I raised this concern with my clicker trainer, and she said they DO phase out the clicker and most dogs do well. I just watched her take the first spot with her clicker trained dog in a cdx trial, so clearly it can be done. I am hoping my dog doesn't become dependent on the clicker. I am doing it mostly for agility training. They say it is easier to train a dog in agility if you use a clicker. I will let people know what my experience is!


----------



## JJDBike (Dec 11, 2003)

Thanks!
JD


----------



## pupresq (Dec 2, 2005)

As John said - the clicker is just a training tool, once the dog knows the behavior you don't use the clicker. Think of the clicker as a way to communicate to the dog as you're shaping the behavior you want. 

You would NEVER use a clicker to give a command or to call your dog. That is one of the biggest misunderstandings a lot of folks seem to have. There's nothing wrong with whistling for your dog and I'm glad it worked, but in that situation the whistle is being used for something entirely different and should not be confused with a marker.

I routinely see people use the clicker to get the dog's attention etc. and that's exactly the opposite of what you want to use it for because in doing that you're saying "Yes!
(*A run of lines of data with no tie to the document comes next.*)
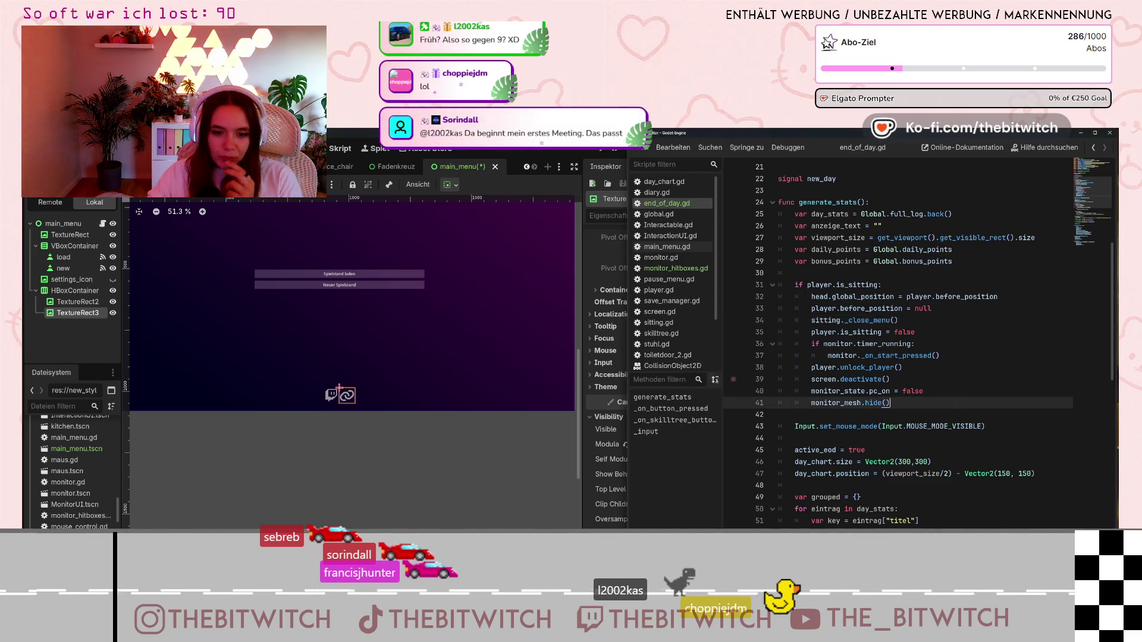
left_click(218, 428)
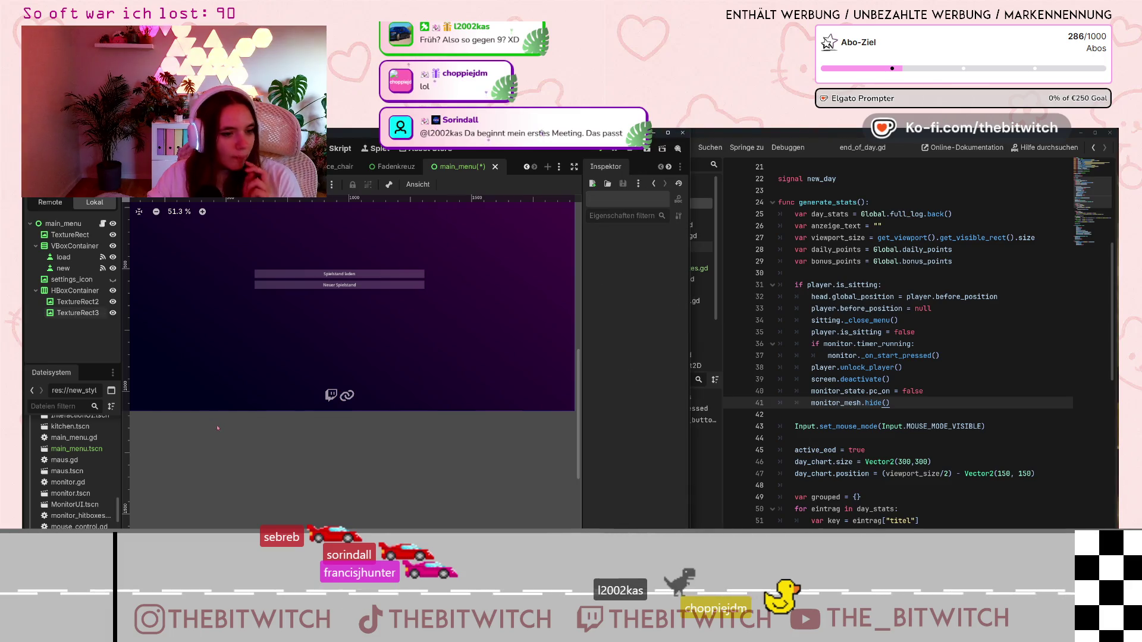
scroll(280, 338, "up", 2)
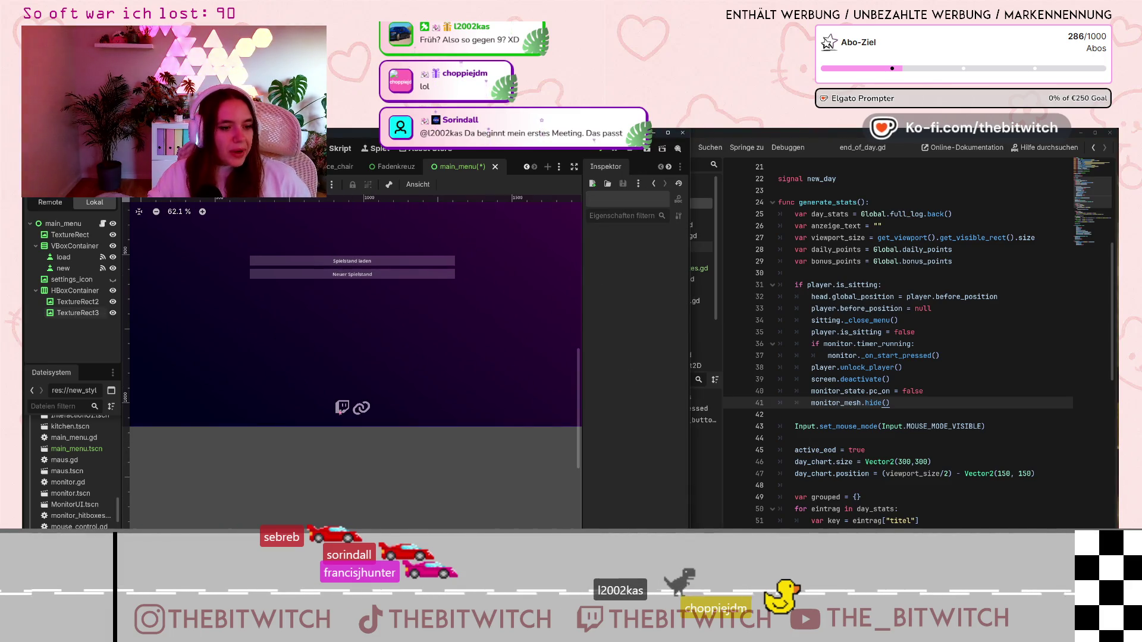
left_click(342, 408)
scroll(625, 374, "down", 3)
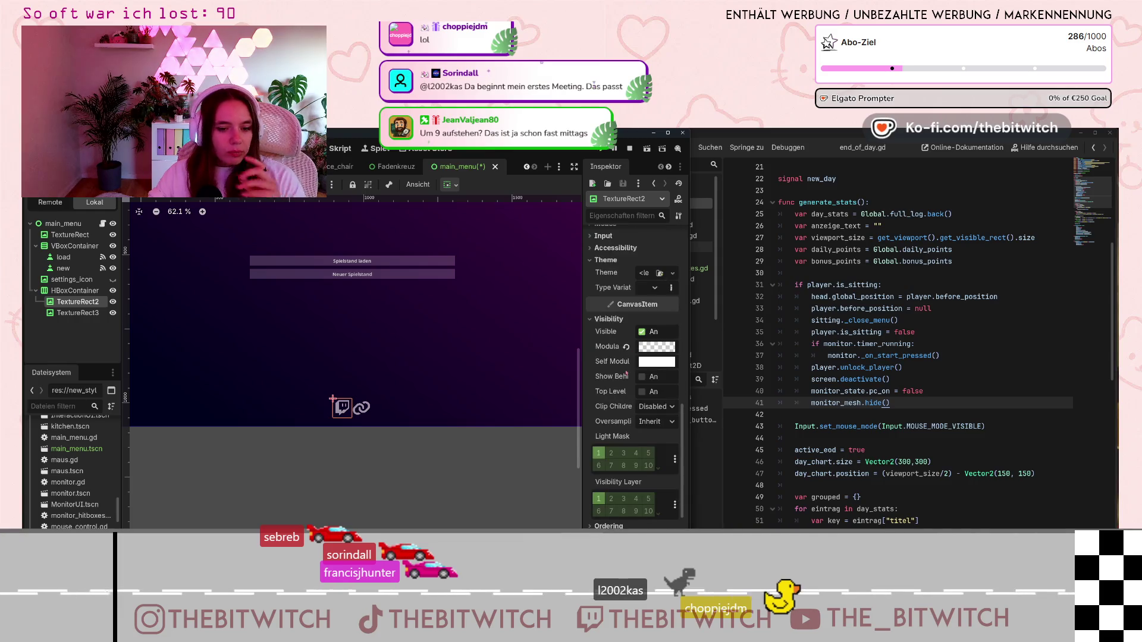
scroll(625, 375, "down", 3)
scroll(606, 438, "down", 1)
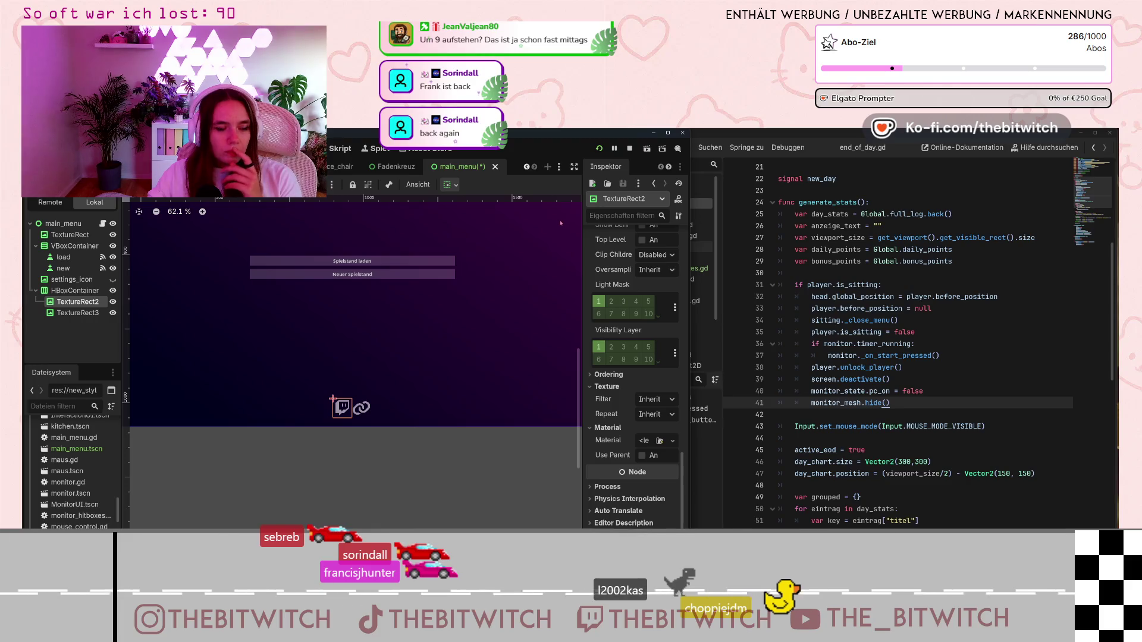
left_click(743, 379)
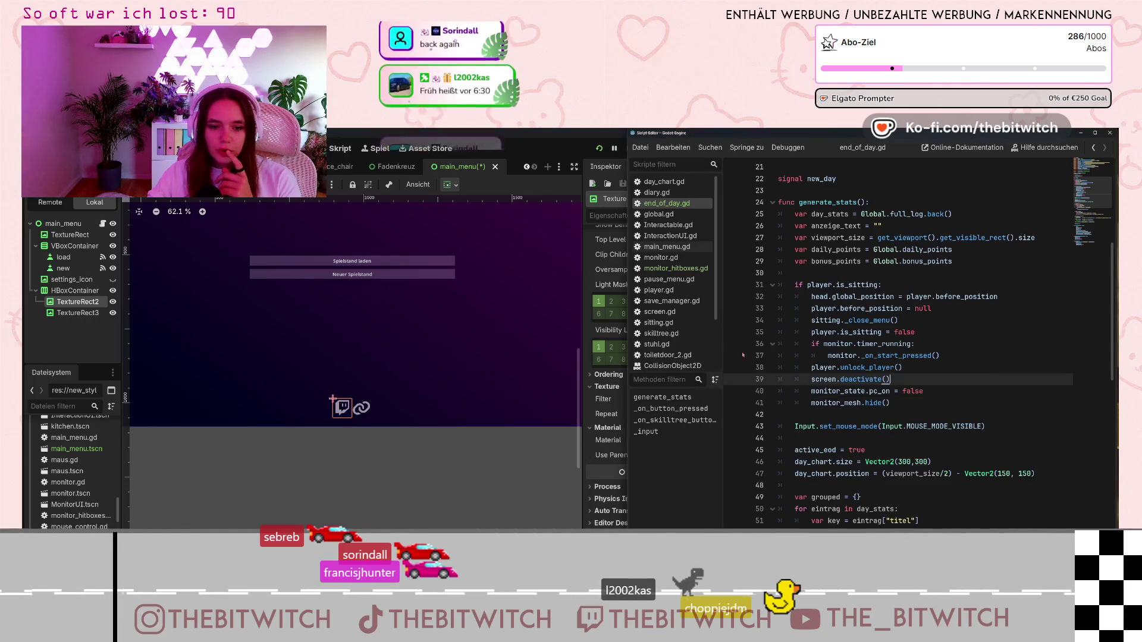
- Search the help for 'link', open the LinkButton class reference and scroll to Theme-Eigenschaften
scroll(680, 356, "down", 3)
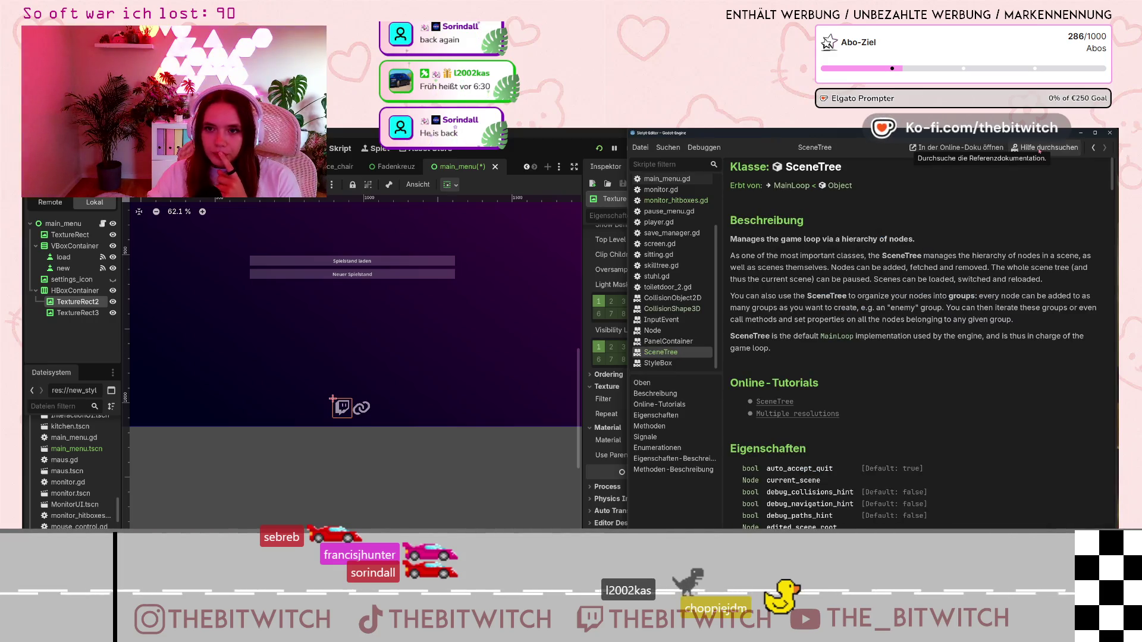
left_click(1039, 151)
Running away is what I want you to do!" or "Yes! Don't look at me - pay attention to that dog over there!" You use the clicker to mark behavior that you _do_ want. The clicker is feedback - it says whatever you just did was correct and will get a reward, so only mark behaviors you want. The clicker is a marker never a command.


----------



## Cassidy's Mom (Mar 30, 2003)

I do use a clicker often, but I also use a verbal marker, the same one that John uses. Both of them mean that whatever they did at that exact moment was correct and earned a reward. The marker ALWAYS means a reward is coming. But as John said, and I always try to remind people who ask about dependency on a clicker or treats, it's a _training tool_. If you're not actively training a new skill, or increasing difficulty of a fairly established skill by adding distance, duration, or distraction, it's not a training situation anymore. The way you use rewards, which can be food or a toy or both, is that as the skill becomes reliable you no longer need to mark and reward every single instance. You go to a variable reward system and then eventually phase out rewards entirely _for that skill_. How quickly the dog learns depends on how soon that happens. It can vary from dog to dog and even from skill to skill with the same dog. A variable reward system can be either completely random (think slot machine - you still keep pulling that handle even though you never know when or if you'll get a reward or how much it will be, yes?) or to shape the behavior, where you would reward the best responses - the fastest down, the straightest sit, the speediest recall, etc. 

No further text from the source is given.